[Aim of the task]
Could you filter the listing for lines with the word "panel" and return them?

[Supplied records]
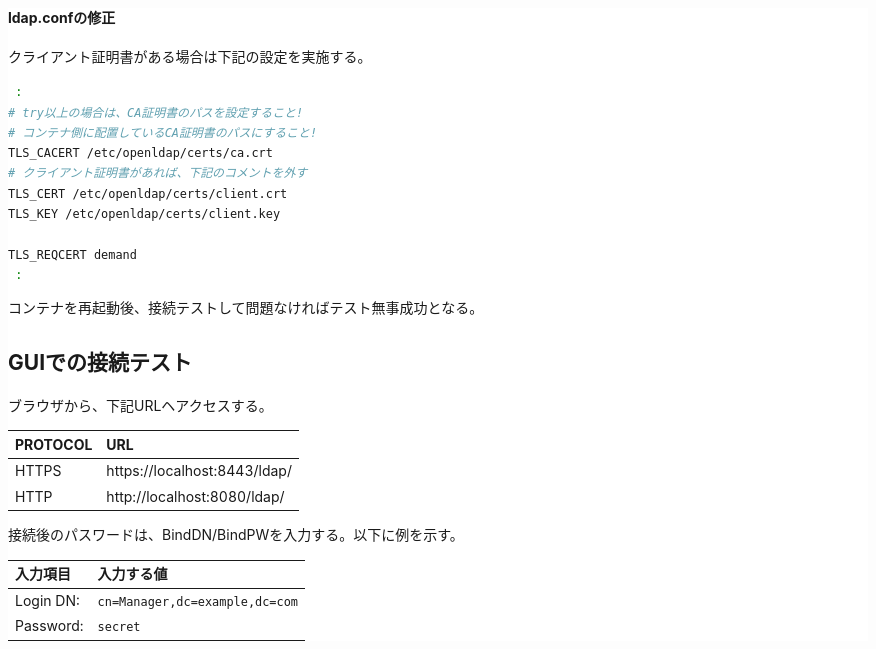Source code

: #### ldap.confの修正
クライアント証明書がある場合は下記の設定を実施する。

```bash
 :
# try以上の場合は、CA証明書のパスを設定すること!
# コンテナ側に配置しているCA証明書のパスにすること!
TLS_CACERT /etc/openldap/certs/ca.crt
# クライアント証明書があれば、下記のコメントを外す
TLS_CERT /etc/openldap/certs/client.crt
TLS_KEY /etc/openldap/certs/client.key

TLS_REQCERT demand
 :
```
コンテナを再起動後、接続テストして問題なければテスト無事成功となる。

## GUIでの接続テスト
ブラウザから、下記URLヘアクセスする。

| PROTOCOL | URL                          |
|:--       |:--                           |
| HTTPS    | https://localhost:8443/ldap/ |
| HTTP     | http://localhost:8080/ldap/  |

接続後のパスワードは、BindDN/BindPWを入力する。以下に例を示す。

| 入力項目 | 入力する値 |
|:--      |:--    |
| Login DN: | `cn=Manager,dc=example,dc=com` |
| Password: | `secret` |
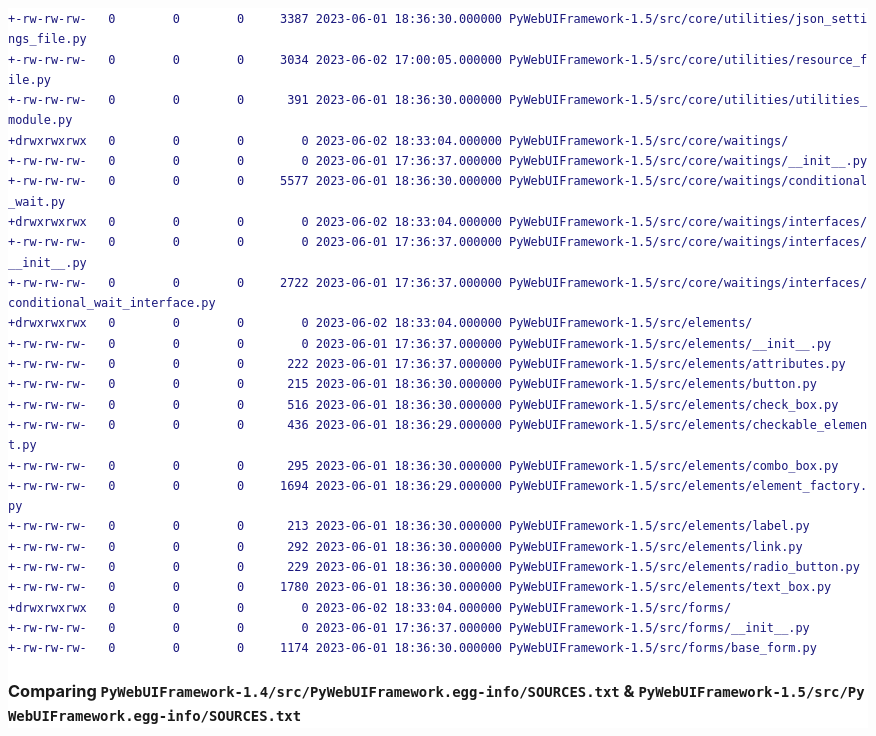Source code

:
 ```diff
+-rw-rw-rw-   0        0        0     3387 2023-06-01 18:36:30.000000 PyWebUIFramework-1.5/src/core/utilities/json_settings_file.py
+-rw-rw-rw-   0        0        0     3034 2023-06-02 17:00:05.000000 PyWebUIFramework-1.5/src/core/utilities/resource_file.py
+-rw-rw-rw-   0        0        0      391 2023-06-01 18:36:30.000000 PyWebUIFramework-1.5/src/core/utilities/utilities_module.py
+drwxrwxrwx   0        0        0        0 2023-06-02 18:33:04.000000 PyWebUIFramework-1.5/src/core/waitings/
+-rw-rw-rw-   0        0        0        0 2023-06-01 17:36:37.000000 PyWebUIFramework-1.5/src/core/waitings/__init__.py
+-rw-rw-rw-   0        0        0     5577 2023-06-01 18:36:30.000000 PyWebUIFramework-1.5/src/core/waitings/conditional_wait.py
+drwxrwxrwx   0        0        0        0 2023-06-02 18:33:04.000000 PyWebUIFramework-1.5/src/core/waitings/interfaces/
+-rw-rw-rw-   0        0        0        0 2023-06-01 17:36:37.000000 PyWebUIFramework-1.5/src/core/waitings/interfaces/__init__.py
+-rw-rw-rw-   0        0        0     2722 2023-06-01 17:36:37.000000 PyWebUIFramework-1.5/src/core/waitings/interfaces/conditional_wait_interface.py
+drwxrwxrwx   0        0        0        0 2023-06-02 18:33:04.000000 PyWebUIFramework-1.5/src/elements/
+-rw-rw-rw-   0        0        0        0 2023-06-01 17:36:37.000000 PyWebUIFramework-1.5/src/elements/__init__.py
+-rw-rw-rw-   0        0        0      222 2023-06-01 17:36:37.000000 PyWebUIFramework-1.5/src/elements/attributes.py
+-rw-rw-rw-   0        0        0      215 2023-06-01 18:36:30.000000 PyWebUIFramework-1.5/src/elements/button.py
+-rw-rw-rw-   0        0        0      516 2023-06-01 18:36:30.000000 PyWebUIFramework-1.5/src/elements/check_box.py
+-rw-rw-rw-   0        0        0      436 2023-06-01 18:36:29.000000 PyWebUIFramework-1.5/src/elements/checkable_element.py
+-rw-rw-rw-   0        0        0      295 2023-06-01 18:36:30.000000 PyWebUIFramework-1.5/src/elements/combo_box.py
+-rw-rw-rw-   0        0        0     1694 2023-06-01 18:36:29.000000 PyWebUIFramework-1.5/src/elements/element_factory.py
+-rw-rw-rw-   0        0        0      213 2023-06-01 18:36:30.000000 PyWebUIFramework-1.5/src/elements/label.py
+-rw-rw-rw-   0        0        0      292 2023-06-01 18:36:30.000000 PyWebUIFramework-1.5/src/elements/link.py
+-rw-rw-rw-   0        0        0      229 2023-06-01 18:36:30.000000 PyWebUIFramework-1.5/src/elements/radio_button.py
+-rw-rw-rw-   0        0        0     1780 2023-06-01 18:36:30.000000 PyWebUIFramework-1.5/src/elements/text_box.py
+drwxrwxrwx   0        0        0        0 2023-06-02 18:33:04.000000 PyWebUIFramework-1.5/src/forms/
+-rw-rw-rw-   0        0        0        0 2023-06-01 17:36:37.000000 PyWebUIFramework-1.5/src/forms/__init__.py
+-rw-rw-rw-   0        0        0     1174 2023-06-01 18:36:30.000000 PyWebUIFramework-1.5/src/forms/base_form.py
```

### Comparing `PyWebUIFramework-1.4/src/PyWebUIFramework.egg-info/SOURCES.txt` & `PyWebUIFramework-1.5/src/PyWebUIFramework.egg-info/SOURCES.txt`
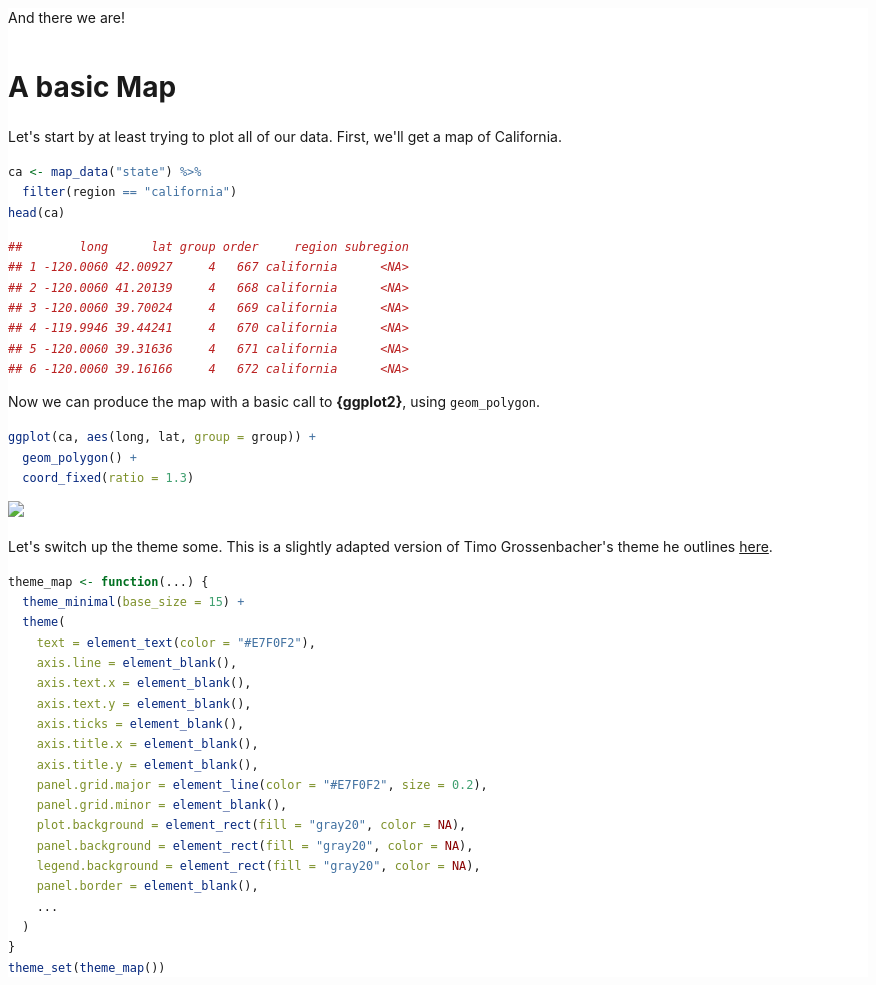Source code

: And there we are!

# A basic Map

Let's start by at least trying to plot all of our data. First, we'll get a map of California.


```r
ca <- map_data("state") %>% 
  filter(region == "california")
head(ca)
```

```r
##        long      lat group order     region subregion
## 1 -120.0060 42.00927     4   667 california      <NA>
## 2 -120.0060 41.20139     4   668 california      <NA>
## 3 -120.0060 39.70024     4   669 california      <NA>
## 4 -119.9946 39.44241     4   670 california      <NA>
## 5 -120.0060 39.31636     4   671 california      <NA>
## 6 -120.0060 39.16166     4   672 california      <NA>
```

Now we can produce the map with a basic call to **{ggplot2}**, using `geom_polygon`. 


```r
ggplot(ca, aes(long, lat, group = group)) +
  geom_polygon() +
  coord_fixed(ratio = 1.3)
```

![](../2019-08-16-exploring-geographic-variation-in-achievement-gaps_files/figure-html/cal-map1-1.png)

Let's switch up the theme some. This is a slightly adapted version of Timo Grossenbacher's theme he outlines [here](https://timogrossenbacher.ch/2016/12/beautiful-thematic-maps-with-ggplot2-only/).


```r
theme_map <- function(...) {
  theme_minimal(base_size = 15) +
  theme(
    text = element_text(color = "#E7F0F2"),
    axis.line = element_blank(),
    axis.text.x = element_blank(),
    axis.text.y = element_blank(),
    axis.ticks = element_blank(),
    axis.title.x = element_blank(),
    axis.title.y = element_blank(),
    panel.grid.major = element_line(color = "#E7F0F2", size = 0.2),
    panel.grid.minor = element_blank(),
    plot.background = element_rect(fill = "gray20", color = NA), 
    panel.background = element_rect(fill = "gray20", color = NA), 
    legend.background = element_rect(fill = "gray20", color = NA),
    panel.border = element_blank(),
    ...
  )
}
theme_set(theme_map())
```
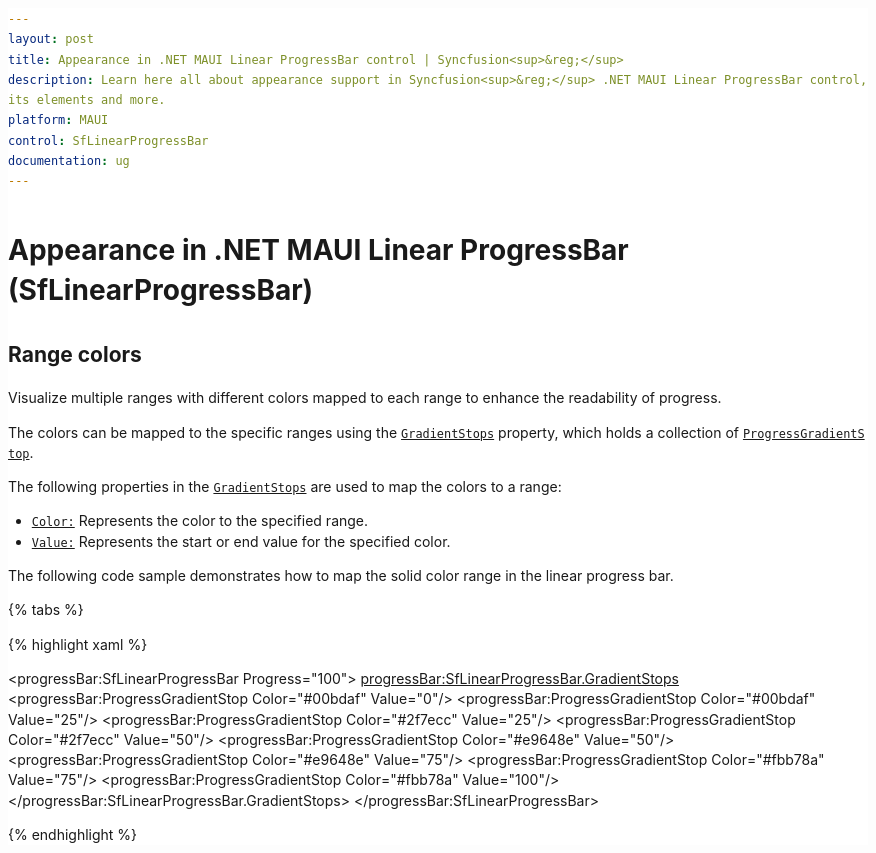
 ```yaml
---
layout: post
title: Appearance in .NET MAUI Linear ProgressBar control | Syncfusion<sup>&reg;</sup>
description: Learn here all about appearance support in Syncfusion<sup>&reg;</sup> .NET MAUI Linear ProgressBar control, its elements and more.
platform: MAUI
control: SfLinearProgressBar
documentation: ug
---
```


# Appearance in .NET MAUI Linear ProgressBar (SfLinearProgressBar)

## Range colors

Visualize multiple ranges with different colors mapped to each range to enhance the readability of progress.

The colors can be mapped to the specific ranges using the [`GradientStops`](https://help.syncfusion.com/cr/maui-toolkit/Syncfusion.Maui.Toolkit.ProgressBar.ProgressBarBase.html#Syncfusion_Maui_Toolkit_ProgressBar_ProgressBarBase_GradientStops) property, which holds a collection of [`ProgressGradientStop`](https://help.syncfusion.com/cr/maui-toolkit/Syncfusion.Maui.Toolkit.ProgressBar.ProgressGradientStop.html). 

The following properties in the [`GradientStops`](https://help.syncfusion.com/cr/maui-toolkit/Syncfusion.Maui.Toolkit.ProgressBar.ProgressBarBase.html#Syncfusion_Maui_Toolkit_ProgressBar_ProgressBarBase_GradientStops) are used to map the colors to a range:

* [`Color:`](https://help.syncfusion.com/cr/maui-toolkit/Syncfusion.Maui.Toolkit.ProgressBar.ProgressGradientStop.html#Syncfusion_Maui_Toolkit_ProgressBar_ProgressGradientStop_Color) Represents the color to the specified range.
* [`Value:`](https://help.syncfusion.com/cr/maui-toolkit/Syncfusion.Maui.Toolkit.ProgressBar.ProgressGradientStop.html#Syncfusion_Maui_Toolkit_ProgressBar_ProgressGradientStop_Value) Represents the start or end value for the specified color.

The following code sample demonstrates how to map the solid color range in the linear progress bar.

{% tabs %} 

{% highlight xaml %}

<progressBar:SfLinearProgressBar Progress="100">
    <progressBar:SfLinearProgressBar.GradientStops>
        <progressBar:ProgressGradientStop Color="#00bdaf" Value="0"/>
        <progressBar:ProgressGradientStop Color="#00bdaf" Value="25"/>
        <progressBar:ProgressGradientStop Color="#2f7ecc" Value="25"/>
        <progressBar:ProgressGradientStop Color="#2f7ecc" Value="50"/>
        <progressBar:ProgressGradientStop Color="#e9648e" Value="50"/>
        <progressBar:ProgressGradientStop Color="#e9648e" Value="75"/>
        <progressBar:ProgressGradientStop Color="#fbb78a" Value="75"/>
        <progressBar:ProgressGradientStop Color="#fbb78a" Value="100"/>
    </progressBar:SfLinearProgressBar.GradientStops>
</progressBar:SfLinearProgressBar>

{% endhighlight %}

[Solution to this problem]
    panel.grid.major = element_line(color = "#E7F0F2", size = 0.2),
    panel.grid.minor = element_blank(),
    panel.background = element_rect(fill = "gray20", color = NA), 
    panel.border = element_blank(),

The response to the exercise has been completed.